The World Health Organization (WHO), a specialized organization within the United Nations, and several research and response organizations in other countries have historically served similar purposes. Each of these entities deal with systems rooted in the natural world, and while some organizations restrict their focus to naturally occurring threats, they all deal—in one way or another—with the extraordinary pace of technology development unique to the biomedical community. Every advancement in biomedicine is dual-use, and so it is incumbent upon those privileged to work in the scientific field to predict the ways that these technologies might be used for nefarious purpose and to develop the technologies and systems necessary to undermine the efforts of those who might use these unique biological entities as weapons.
There are numerous international treaties and regimes in place to help mitigate the risks at play with biotechnology. Three of the most significant ones are the Convention on Biological Diversity, the Biological Weapons Convention (BWC), and the Australian Group. Each of these agreements or regimes tackles a different aspect of the risk profile—biosafety, bioweapons, and banned substances—but each of them comes with limitations, such as limited scope, sparse funding, and inadequate verification and monitoring mechanisms.

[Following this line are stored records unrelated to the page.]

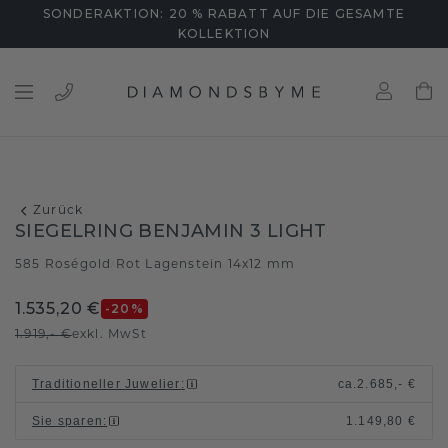
SONDERAKTION: 20 % RABATT AUF DIE GESAMTE
KOLLEKTION
Zurück
SIEGELRING BENJAMIN 3 LIGHT
585 Roségold
Rot Lagenstein 14x12 mm
/
1.535,20 €
-20
%
1.919,- €
exkl. MwSt
Traditioneller Juwelier
:
ca.
2.685,- €
Sie sparen
:
1.149,80 €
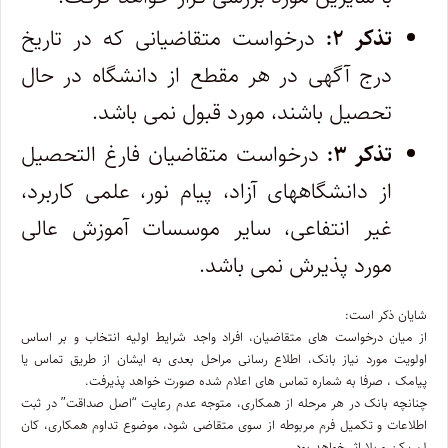
تذکر ۲:
درخواست متقاضیانی که در تاریخ
درج آگهی در هر مقطع از دانشگاه در حال
تحصیل باشند، مورد قبول نمی باشد.
تذکر ۳:
درخواست متقاضیان فارغ التحصیل
از دانشگاههای آزاد، پیام نور، علمی کاربرد،
غیر انتفاعی، سایر موسسات آموزش عالی
مورد پذیرش نمی باشد.
شایان ذکر است:
از میان درخواست های متقاضیان، افراد واجد شرایط اولیه انتخاب و بر اساس
اولویت مورد نیاز بانک، اطلاع رسانی مراحل بعدی به ایشان از طریق تماس یا
پیامک ، صرفا به شماره تماس های اعلام شده صورت خواهد پذیرفت.
چنانچه بانک در هر مرحله از همکاری، متوجه عدم رعایت “اصل صداقت” در ثبت
اطلاعات و تکمیل فرم مربوطه از سوی متقاضی شود، موضوع تداوم همکاری، کان
لم یکن و بلا اثر خواهد بود.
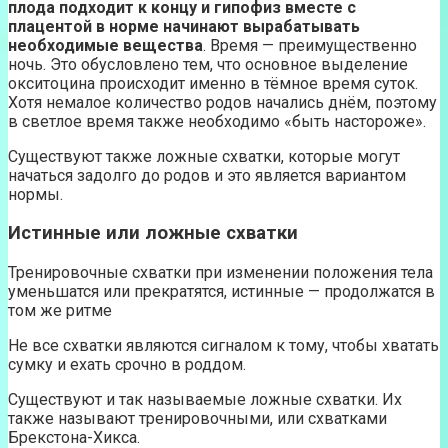
плода подходит к концу и гипофиз вместе с
плацентой в норме начинают вырабатывать
необходимые вещества
. Время — преимущественно
ночь. Это обусловлено тем, что основное выделение
окситоцина происходит именно в тёмное время суток.
Хотя немалое количество родов начались днём, поэтому
в светлое время также необходимо «быть настороже».
Существуют также ложные схватки, которые могут
начаться задолго до родов и это является вариантом
нормы.
Истинные или ложные схватки
Тренировочные схватки при изменении положения тела
уменьшатся или прекратятся, истинные — продолжатся в
том же ритме
Не все схватки являются сигналом к тому, чтобы хватать
сумку и ехать срочно в роддом.
Существуют и так называемые ложные схватки. Их
также называют тренировочными, или схватками
Брекстона-Хикса.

The BWC is a multilateral disarmament treaty banning the development, production, and stockpiling of biological weapons. The BWC, which entered into force in 1975, was the first treaty of its kind to ban an entire category of weapons. In consideration of the inherent dual use problems in biotechnology, the BWC does not outright ban any biological material. Rather, it bans the creation and stockpiling of biotoxins and other biological agents above the amount required for peaceful purposes, and it bans the use of any biological material as a weapon.
Any member of the BWC can initiate a bilateral or multilateral consultation to deal with any problems that come up during the implementation of the treaty. In the event of a suspected biological weapons attack, members of the BWC can report the perpetrating member to the UN Security Council for further action. However, the BWC currently has no mechanism for monitoring to ensure compliance or any means of verification. There is no set threshold for the amount of biological agents “required for peaceful purposes” and without monitoring and verification, there is no way to know if the biological agents a country has are being used peacefully.
The Australia Group is a multilateral export control regime designed by an informal group of countries. The group’s goal is to help countries decide which substances need to be governed by export controls to minimize the risk that exporters may unwittingly assist in the creation of a biological or chemical weapon. The group, first convened in 1985 with fifteen countries and the European Commission, is not a legally binding agreement, but rather a coalition with a shared commitment to the nonproliferation of chemical and biological weapons. The group currently has forty-two members plus the European Commission. The Australia Group claims within its remit eighty-seven controlled compounds, some human and plant pathogens and toxins, and “dual-use biological equipment and related technology and software.”